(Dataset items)
>>>
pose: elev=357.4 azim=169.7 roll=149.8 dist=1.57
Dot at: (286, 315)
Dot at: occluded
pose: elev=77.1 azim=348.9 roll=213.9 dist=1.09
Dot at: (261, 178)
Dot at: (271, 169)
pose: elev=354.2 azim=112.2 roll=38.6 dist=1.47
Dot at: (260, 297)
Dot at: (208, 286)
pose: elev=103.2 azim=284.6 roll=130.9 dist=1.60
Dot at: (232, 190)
<<<
>>>
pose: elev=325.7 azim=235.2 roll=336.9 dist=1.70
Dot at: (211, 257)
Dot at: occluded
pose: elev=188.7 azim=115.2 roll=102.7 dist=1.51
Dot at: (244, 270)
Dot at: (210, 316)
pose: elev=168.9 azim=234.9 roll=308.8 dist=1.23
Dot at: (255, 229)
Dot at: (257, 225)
<<<
— THE PROBLEM —
Rewrite the material from the line with "pose: elev=357.4 azim=169.7" to the line with "Dot at: (232, 190)" as a Markdown table with columns Row and Line, giving each line its own numbered row and leaving out blank lines.

— OUTPUT FOR THIS TASK —
| Row | Line |
|---|---|
| 1 | pose: elev=357.4 azim=169.7 roll=149.8 dist=1.57 |
| 2 | Dot at: (286, 315) |
| 3 | Dot at: occluded |
| 4 | pose: elev=77.1 azim=348.9 roll=213.9 dist=1.09 |
| 5 | Dot at: (261, 178) |
| 6 | Dot at: (271, 169) |
| 7 | pose: elev=354.2 azim=112.2 roll=38.6 dist=1.47 |
| 8 | Dot at: (260, 297) |
| 9 | Dot at: (208, 286) |
| 10 | pose: elev=103.2 azim=284.6 roll=130.9 dist=1.60 |
| 11 | Dot at: (232, 190) |